Hoe bilderdijk over de iliusie op het tooneel denkt, kan uit zijne aanteekeningen bij zijne verhandeling over het Letterschrift bekend zijn; hiermede staat in verband zijne veroordeeling van het tot de illusie betrokkene zoogenoemde natuurlijk spelen. (Zie Hekeldichten van perzius.) Over dit onderwerp laat hij zich in dit werk (II, 177 enz.) hoogernstig en zeer sterk weder uit; en wij kunnen den geest van dit stukje niet beter leeren kennen, dan door deze beschrijving van den Tooneelspeler: ‘Wat mag, of wat moet hij zijn, dan de Schilder, die, in plaats van op doek of paneel door verwen of trekken, op de kunststellaadje, door stem, houding, gebaren, met één woord door het leven zelve, zijne afbeelding daarstelt?
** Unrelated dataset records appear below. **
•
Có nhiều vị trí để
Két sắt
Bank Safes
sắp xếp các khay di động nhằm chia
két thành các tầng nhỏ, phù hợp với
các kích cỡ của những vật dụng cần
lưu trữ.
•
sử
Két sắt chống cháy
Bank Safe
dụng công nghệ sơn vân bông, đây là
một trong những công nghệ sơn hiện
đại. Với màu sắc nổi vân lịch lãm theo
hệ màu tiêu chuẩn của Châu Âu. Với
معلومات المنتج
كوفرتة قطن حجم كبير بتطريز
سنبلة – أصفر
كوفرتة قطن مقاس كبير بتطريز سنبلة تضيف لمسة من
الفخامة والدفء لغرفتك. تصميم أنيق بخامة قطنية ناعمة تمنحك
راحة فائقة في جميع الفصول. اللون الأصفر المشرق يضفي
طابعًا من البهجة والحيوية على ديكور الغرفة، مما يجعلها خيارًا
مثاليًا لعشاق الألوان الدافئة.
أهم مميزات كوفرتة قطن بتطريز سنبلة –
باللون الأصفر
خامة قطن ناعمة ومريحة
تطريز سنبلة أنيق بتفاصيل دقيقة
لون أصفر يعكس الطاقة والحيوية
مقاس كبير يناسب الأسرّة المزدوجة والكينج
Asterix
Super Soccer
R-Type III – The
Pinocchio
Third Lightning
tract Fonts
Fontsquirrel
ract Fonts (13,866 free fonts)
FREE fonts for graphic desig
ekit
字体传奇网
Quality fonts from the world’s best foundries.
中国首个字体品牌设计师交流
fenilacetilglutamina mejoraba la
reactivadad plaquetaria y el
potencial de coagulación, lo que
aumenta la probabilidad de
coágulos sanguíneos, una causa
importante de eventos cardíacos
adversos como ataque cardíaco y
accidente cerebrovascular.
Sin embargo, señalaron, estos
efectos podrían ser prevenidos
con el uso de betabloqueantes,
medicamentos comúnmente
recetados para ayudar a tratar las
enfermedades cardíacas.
Rampzalige Schilder, die, als de koude en onschilderlijke le brun, voor den spiegel zich tracht boos te maken, of aan het schreijen valt, en dan zijn eigen vertrokken gezigt aan Pyrrhus of Eneas, aan Kassandra of Elektra toeëigent!’ Dit is krachtig uitgewerkt en voorgedragen. Tusschenbeiden dwong bilderdijk ons een' lach af; maar wij moesten ons ook wel eens ergeren over den scherp gispenden toon van bilderdijk; evenwel (men gewent aan alles) niet zoo als menigeen, zijne kerkelijke regtzinnigheid met hem deelende, zich ergeren kan, als hij van hem verneemt, dat innige Christenen, die, wat hun gebeurde, nooit uit hunne gelijkmoedigheid geraakten, de beste
| |
| |
spelers op het Amsterdamsch tooneel waren. Wij voor ons hebben daar niets tegen, en deelen, grootstendeels, in bilderdijk's overtuiging aangaande het natuurlijk spelen - zoo als het heet, maar hoe onnatuurlijk dikwijls! - zoodat wij zijne voordragt hieromtrent der ernstige behartiging wel zeer aanbevelen, wenschende, dat ook daardoor onze Schouwburgen steeds beter worden, wat zij, naar derzelver bestemming, behooren te zijn.
Het bijvoegsel tot het Iste deel (II, 203) is eene korte aanwijzing van het onderscheid van nuance, volgens bilderdijk, in de beteekenis en meening des sprekers, die door ‘zoo groot een,’ en ‘een zoo groot’ wordt uitgedrukt.